6 Two Greek Cities Athens and Sparta are two of the most known city-states. Historians have found many artifacts from these cities-states. They had many things in common, but their day-to-day lives were very different.

7 Sparta Sparta covered a majority of southern Peloponnesus, and was Greece’s largest city-state. A low mountain formed Sparta’s acropolis. The polis agora was the acropolis. Here, Sparta’s leaders made the decisions that shaped their lives. Sparta’s farm workers were slaves. Sparta contained more slaves than any other city-state. Sometimes, there were as many as 7 slaves per Spartan.

8 The Spartan Military Around 600 BC, Sparta’s slaves fought back. Yet, the Spartans overpowered their slaves. The leaders of Sparta were determined to make the Spartan military the strongest in Greece. They did this to make sure no other polis could take over Sparta. Around age 7, boys and girls began training. Boys spent more time training to be soldiers than they did learning to read or write. Girls practiced running, throwing javelins (spears) and playing ball games. They trained to become strong mothers.

9 Athens Athens is located on the peninsula of Attica.
Girls did not practice sports like they did in Sparta. Instead, they were told to “see little, hear little, and ask no more questions than absolutely necessary.” They stayed at home at helped their mothers.
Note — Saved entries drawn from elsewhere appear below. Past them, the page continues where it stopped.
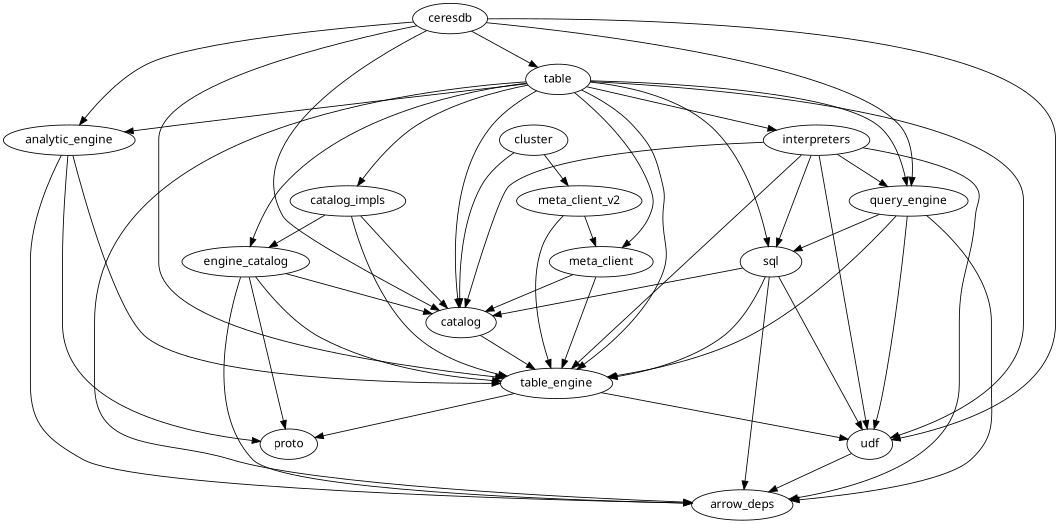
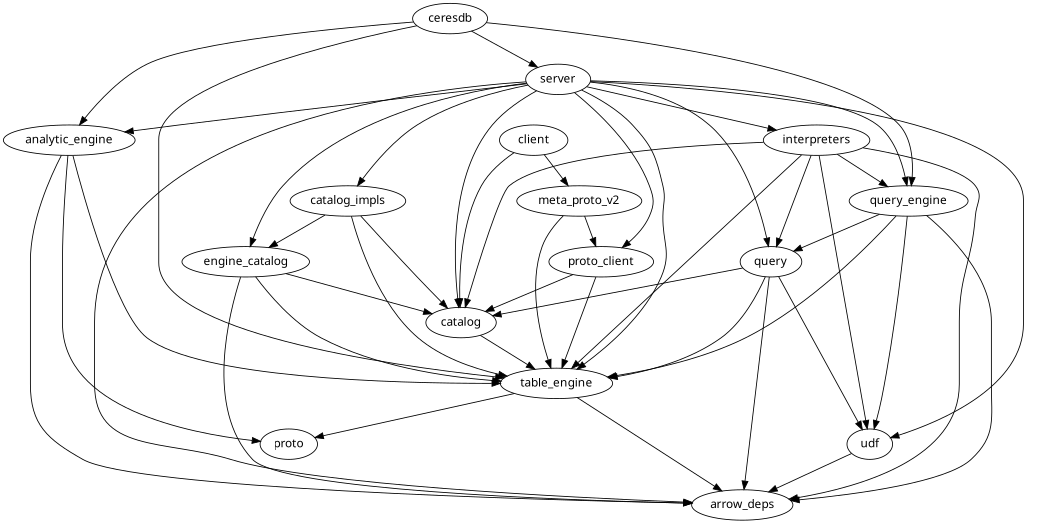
  digraph {
    fontname="Noto Sans"
    node [fontname="Noto Sans"]
    edge [fontname="Noto Sans"]
    analytic_engine
    arrow_deps
    proto
    table_engine
    catalog
    catalog_impls
    n7 [label=engine_catalog]
-   cluster
-   meta_client_v2
-   meta_client
+   cluster [label=client]
+   meta_client_v2 [label=meta_proto_v2]
+   meta_client [label=proto_client]
    interpreters
-   sql
+   sql [label=query]
    udf
    query_engine
-   server [label=table]
+   server
    ceresdb
    analytic_engine -> arrow_deps
    analytic_engine -> proto
    analytic_engine -> table_engine
-   table_engine -> udf
+   table_engine -> arrow_deps
    table_engine -> proto
    catalog -> table_engine
    catalog_impls -> table_engine
    catalog_impls -> catalog
    catalog_impls -> n7
    n7 -> arrow_deps
-   n7 -> proto
    n7 -> table_engine
    n7 -> catalog
    cluster -> catalog
    cluster -> meta_client_v2
    meta_client_v2 -> table_engine
    meta_client_v2 -> meta_client
    meta_client -> table_engine
    meta_client -> catalog
    interpreters -> arrow_deps
    interpreters -> table_engine
    interpreters -> catalog
    interpreters -> sql
    interpreters -> udf
    interpreters -> query_engine
    sql -> arrow_deps
    sql -> table_engine
    sql -> catalog
    sql -> udf
    udf -> arrow_deps
    query_engine -> arrow_deps
    query_engine -> table_engine
    query_engine -> sql
    query_engine -> udf
    server -> analytic_engine
    server -> arrow_deps
    server -> table_engine
    server -> catalog
    server -> catalog_impls
    server -> n7
    server -> meta_client
    server -> interpreters
    server -> sql
    server -> udf
    server -> query_engine
    ceresdb -> analytic_engine
    ceresdb -> table_engine
-   ceresdb -> catalog
-   ceresdb -> udf
    ceresdb -> query_engine
    ceresdb -> server
  }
They weaved, and helped on the farms at harvest time. Boys worked each day with their fathers. They worked in the fields, or in pottery or stone working shops. They only went to school to learn reading and writing if their parents could afford classes. They would practice wrestling or boxing at a local gymnasium.

10 Government in Athens Athens did not spend as much time as Spartans working towards a strong army. Around 600 BC, Athens’ government was an oligarchy. Many leaders belonged to noble families that were rich and powerful. Poorer citizens demanded to have more of a say in the government. Nobles were forced to share some of their power.

11 Power to the People The new government that was developing in Athens, had all of the citizens making the decisions for the polis. This type of government is known as a democracy, coming from the Greek words “rule by the people”. Democracy: a system of government in which citizens vote to make governmental decisions. Historians trace our own democracy to the beginnings of it in Ancient Greece.